You can just make out the Jamaica at the extreme left of this photo:
http://www.nycsubway.org/perl/show?96161

EMarkisch
EMarkisch on May 5, 2009 at 4:04 pm

Bway….I hate to differ with you, but I, sincerely, do not believe that the building (with the arched window)that you refer to in the extreme left of the photo you posted on April 19th is the Jamaica Theatre. I know there was an arched window above the Jamaica’s marquee, but I do not recall such a tall office building above that.

Further proof is that the building with the neon sign to the left of the arched window building is, unmistakably, the 111 year old Beaux-Arts former Jamaica Savings Bank building, which is located at 161-02 Jamaica Avenue. The Jamaica was located some distance west at 155-16 Jamaica Avenue.

Warren G. Harris
Warren G. Harris on May 5, 2009 at 4:59 pm

Erwin is correct. That signage at extreme left belongs to the Jamaica Savings Bank. The taller brick wall beyond that is part of Gertz Department Store.

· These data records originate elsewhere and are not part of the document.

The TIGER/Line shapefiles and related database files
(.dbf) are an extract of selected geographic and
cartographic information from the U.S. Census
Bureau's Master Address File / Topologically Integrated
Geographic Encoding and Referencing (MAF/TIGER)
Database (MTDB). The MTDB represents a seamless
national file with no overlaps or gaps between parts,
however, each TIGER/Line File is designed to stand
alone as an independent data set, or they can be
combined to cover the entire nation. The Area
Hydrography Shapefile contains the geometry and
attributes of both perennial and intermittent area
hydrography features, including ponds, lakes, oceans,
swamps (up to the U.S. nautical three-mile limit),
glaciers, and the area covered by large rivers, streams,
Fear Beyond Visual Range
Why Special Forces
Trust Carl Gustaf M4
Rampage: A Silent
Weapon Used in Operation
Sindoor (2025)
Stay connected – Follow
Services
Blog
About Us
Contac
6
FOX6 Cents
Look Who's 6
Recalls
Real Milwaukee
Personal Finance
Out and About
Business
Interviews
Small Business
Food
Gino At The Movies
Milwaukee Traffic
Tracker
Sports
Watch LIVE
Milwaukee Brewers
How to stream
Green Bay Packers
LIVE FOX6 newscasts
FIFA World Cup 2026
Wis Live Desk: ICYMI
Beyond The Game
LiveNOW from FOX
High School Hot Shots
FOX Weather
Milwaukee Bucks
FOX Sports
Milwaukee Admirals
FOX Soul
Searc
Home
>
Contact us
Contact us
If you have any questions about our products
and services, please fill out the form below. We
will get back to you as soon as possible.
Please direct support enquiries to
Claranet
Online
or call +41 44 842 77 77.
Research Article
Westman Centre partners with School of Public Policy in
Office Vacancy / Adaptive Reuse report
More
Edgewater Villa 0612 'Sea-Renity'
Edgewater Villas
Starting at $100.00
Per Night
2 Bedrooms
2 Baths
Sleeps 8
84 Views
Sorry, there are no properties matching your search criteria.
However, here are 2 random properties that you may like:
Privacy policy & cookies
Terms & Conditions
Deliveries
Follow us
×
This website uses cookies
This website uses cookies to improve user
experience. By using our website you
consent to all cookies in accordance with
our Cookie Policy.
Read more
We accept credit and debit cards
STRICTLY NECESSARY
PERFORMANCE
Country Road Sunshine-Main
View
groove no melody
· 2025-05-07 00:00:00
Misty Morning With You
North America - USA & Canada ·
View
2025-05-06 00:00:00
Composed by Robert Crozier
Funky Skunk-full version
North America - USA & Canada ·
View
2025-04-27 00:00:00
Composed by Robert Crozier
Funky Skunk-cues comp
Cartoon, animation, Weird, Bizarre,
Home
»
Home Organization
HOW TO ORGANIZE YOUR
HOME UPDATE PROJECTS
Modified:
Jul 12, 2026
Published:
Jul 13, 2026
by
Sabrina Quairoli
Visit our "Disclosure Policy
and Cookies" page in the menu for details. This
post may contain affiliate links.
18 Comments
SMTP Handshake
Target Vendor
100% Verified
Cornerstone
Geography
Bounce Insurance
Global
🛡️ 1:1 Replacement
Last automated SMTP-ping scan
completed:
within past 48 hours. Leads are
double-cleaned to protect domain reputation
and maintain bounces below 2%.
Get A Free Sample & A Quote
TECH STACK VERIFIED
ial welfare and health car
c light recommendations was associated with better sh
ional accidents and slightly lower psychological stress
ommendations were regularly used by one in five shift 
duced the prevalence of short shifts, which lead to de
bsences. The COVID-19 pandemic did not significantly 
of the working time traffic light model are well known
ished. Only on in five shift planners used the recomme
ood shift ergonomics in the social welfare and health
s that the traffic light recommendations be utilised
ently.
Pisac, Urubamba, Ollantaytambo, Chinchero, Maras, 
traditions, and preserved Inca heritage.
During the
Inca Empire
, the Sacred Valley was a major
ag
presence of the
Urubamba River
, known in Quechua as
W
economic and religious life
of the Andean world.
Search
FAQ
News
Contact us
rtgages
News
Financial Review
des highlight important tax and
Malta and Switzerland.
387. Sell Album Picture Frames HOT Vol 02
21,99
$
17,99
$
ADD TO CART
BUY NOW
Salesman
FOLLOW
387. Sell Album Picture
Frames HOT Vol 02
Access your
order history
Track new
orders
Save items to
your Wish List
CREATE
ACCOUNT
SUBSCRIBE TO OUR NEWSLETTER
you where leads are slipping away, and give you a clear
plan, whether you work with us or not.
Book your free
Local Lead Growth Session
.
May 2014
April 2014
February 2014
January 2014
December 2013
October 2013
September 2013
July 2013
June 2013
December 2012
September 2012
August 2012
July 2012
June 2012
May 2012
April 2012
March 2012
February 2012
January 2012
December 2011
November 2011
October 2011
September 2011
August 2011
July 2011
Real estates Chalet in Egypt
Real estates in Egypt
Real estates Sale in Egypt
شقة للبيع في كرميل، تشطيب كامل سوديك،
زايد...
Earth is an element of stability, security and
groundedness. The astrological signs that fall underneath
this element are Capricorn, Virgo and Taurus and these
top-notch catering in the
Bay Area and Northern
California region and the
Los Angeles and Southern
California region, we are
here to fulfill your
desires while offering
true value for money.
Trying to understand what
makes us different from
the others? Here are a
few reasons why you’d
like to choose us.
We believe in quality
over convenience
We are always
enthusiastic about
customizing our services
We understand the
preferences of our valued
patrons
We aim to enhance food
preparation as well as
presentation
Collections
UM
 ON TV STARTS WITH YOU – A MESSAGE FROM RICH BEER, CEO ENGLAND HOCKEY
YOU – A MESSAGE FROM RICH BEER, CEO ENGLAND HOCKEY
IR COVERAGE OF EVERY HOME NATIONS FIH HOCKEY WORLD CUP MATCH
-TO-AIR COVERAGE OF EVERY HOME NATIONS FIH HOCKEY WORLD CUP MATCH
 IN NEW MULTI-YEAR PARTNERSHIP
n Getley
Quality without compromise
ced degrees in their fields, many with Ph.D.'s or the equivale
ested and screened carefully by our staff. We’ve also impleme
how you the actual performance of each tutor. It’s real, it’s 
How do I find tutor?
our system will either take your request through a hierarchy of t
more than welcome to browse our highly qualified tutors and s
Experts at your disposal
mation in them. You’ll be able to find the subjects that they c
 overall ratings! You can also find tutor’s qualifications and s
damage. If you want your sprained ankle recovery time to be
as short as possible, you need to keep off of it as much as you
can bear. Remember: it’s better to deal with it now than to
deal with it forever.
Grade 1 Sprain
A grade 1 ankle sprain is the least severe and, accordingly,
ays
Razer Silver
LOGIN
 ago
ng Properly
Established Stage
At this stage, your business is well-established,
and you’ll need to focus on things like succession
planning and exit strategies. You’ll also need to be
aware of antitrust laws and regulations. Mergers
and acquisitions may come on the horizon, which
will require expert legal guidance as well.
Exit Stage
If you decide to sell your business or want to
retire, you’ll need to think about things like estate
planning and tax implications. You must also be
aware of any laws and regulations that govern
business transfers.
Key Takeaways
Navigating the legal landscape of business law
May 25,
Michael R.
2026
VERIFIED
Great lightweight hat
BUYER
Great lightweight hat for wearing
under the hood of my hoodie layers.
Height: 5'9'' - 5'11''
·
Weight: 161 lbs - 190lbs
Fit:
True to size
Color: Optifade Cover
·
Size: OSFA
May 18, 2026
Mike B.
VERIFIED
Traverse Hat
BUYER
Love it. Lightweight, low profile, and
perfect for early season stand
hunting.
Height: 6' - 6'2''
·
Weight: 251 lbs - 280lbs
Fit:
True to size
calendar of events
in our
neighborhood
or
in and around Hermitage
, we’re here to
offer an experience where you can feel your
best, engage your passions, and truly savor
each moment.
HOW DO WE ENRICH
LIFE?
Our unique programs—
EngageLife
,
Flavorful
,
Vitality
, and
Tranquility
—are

The Jamaica Theatre was west of this location, just below Jamaica Avenue’s junction with Parsons Boulevard. The subway train had already passed that spot.

Tinseltoes
Tinseltoes on June 1, 2011 at 9:04 pm

The view displayed is incorrect, but has no option for correction. Someone apparently “corrected” it incorrectly! What does one do in a case like this? The view doesn’t even show the correct side of Jamaica Avenue! The Jamaica Theatre was on the south side of Jamaica Avenue, as were the Carlton, Alden, Merrick, and Savoy.

LugosiResearch
LugosiResearch on August 15, 2011 at 10:52 pm

In reference to the comment by Paul Noble, a frequent submitter to Cinema Treasures, regarding Bela Lugosi’s appearance at The Jamaica Theater in 1951: I am currently researching for a book on Lugosi and am interested in any information regarding Lugosi’s Horror and Magic Show that toured NYC area theaters in 1950-1951. Thus, I would really like to get in touch with Paul Noble and discuss more of his memories regarding the Lugosi show at The Jamaica Theater. Paul, if you see this, please contact me at:

Tinseltoes
Tinseltoes on September 26, 2012 at 4:22 pm

According to reports in The New York Times of March 12, 1912, and the Long Island Press of November 22, 1913, the architect of the Jamaica Theatre was Herbert Brewster, in association with the construction firm of John Auer & Son. CT’s credit to Thomas W. Lamb should be deleted and corrected to Herbert Brewster.

Tinseltoes
Tinseltoes on October 21, 2012 at 6:42 pm

The Jamaica’s opening date was not 1912. It was a year later, on November 26th, 1913, to be exact.

robboehm
robboehm on February 25, 2014 at 8:31 pm

I never remember the Jamaica ever being open. When I was a teenager I would sometimes take the bus to Jamaica to go shopping. I would pass this empty hulk on my way to Montgomery Wards. In all those years I never saw any sign of vandalism. We live in a different time.